> _ITEM DE TRABALHO 1_:
Indique se cada afirmação abaixo está de acordo com o trecho, respondendo sim ou não e citando literalmente as palavras do trecho que decidem a resposta.
(a) Os decretos federais editados no Governo Jair Bolsonaro trouxeram a segurança jurídica esperada.
(b) O objetivo maior da legislação era a universalização dos serviços.
(c) O papel das CESB permanecia nebuloso sobretudo quanto à contratação direta em ambiente regionalizado.
> _ITEM DE TRABALHO 2_:
Reproduza fielmente o segmento do trecho que vai de "Os remendos de" até "seus respectivos Estados.".

> _TRECHO_:
_ _ _ _ _
Os remendos de uma miscelânea de decretos federais editados no Governo Jair Bolsonaro (10203/2020, 10430/2020, 10588/2020, 10710/2021, 11030/2022) foram incapazes de atrair a esperada segurança jurídica, imprescindível ao objetivo maior da – então – novel legislação: a universalização dos serviços.
O papel das Companhias Estaduais de Saneamento Básico (CESB), necessário a esse objetivo, seguia indevidamente nebuloso, especialmente no que dizia respeito à possibilidade de contratação direta em ambiente regionalizado. Indevidamente, pois houve um grande esforço político, alavancado pelo grande lobby privatista, para ocultar ou ignorar toda uma construção constitucional prévia que resguarda o papel das CESB enquanto executoras das políticas de saneamento dos seus respectivos Estados.
_ _ _ _ _
> _DADOS BRUTOS_:
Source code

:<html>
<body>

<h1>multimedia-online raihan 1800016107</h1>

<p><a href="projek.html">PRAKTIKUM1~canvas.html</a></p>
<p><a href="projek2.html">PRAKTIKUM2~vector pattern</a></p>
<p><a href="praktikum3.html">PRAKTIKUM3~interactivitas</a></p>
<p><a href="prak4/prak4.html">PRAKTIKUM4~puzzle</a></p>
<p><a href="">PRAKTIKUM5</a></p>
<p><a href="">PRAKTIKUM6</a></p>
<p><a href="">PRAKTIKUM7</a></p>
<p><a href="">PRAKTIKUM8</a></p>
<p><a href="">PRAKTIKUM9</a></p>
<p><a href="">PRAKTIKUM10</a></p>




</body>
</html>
_ _ _ _ _
> _RESULTADO 1_:
(a) Não: "foram incapazes de atrair a esperada segurança jurídica"
(b) Sim: "imprescindível ao objetivo maior da – então – novel legislação: a universalização dos serviços"
(c) Sim: "especialmente no que dizia respeito à possibilidade de contratação direta em ambiente regionalizado"

> _RESULTADO 2_:
Os remendos de uma miscelânea de decretos federais editados no Governo Jair Bolsonaro (10203/2020, 10430/2020, 10588/2020, 10710/2021, 11030/2022) foram incapazes de atrair a esperada segurança jurídica, imprescindível ao objetivo maior da – então – novel legislação: a universalização dos serviços.
O papel das Companhias Estaduais de Saneamento Básico (CESB), necessário a esse objetivo, seguia indevidamente nebuloso, especialmente no que dizia respeito à possibilidade de contratação direta em ambiente regionalizado. Indevidamente, pois houve um grande esforço político, alavancado pelo grande lobby privatista, para ocultar ou ignorar toda uma construção constitucional prévia que resguarda o papel das CESB enquanto executoras das políticas de saneamento dos seus respectivos Estados.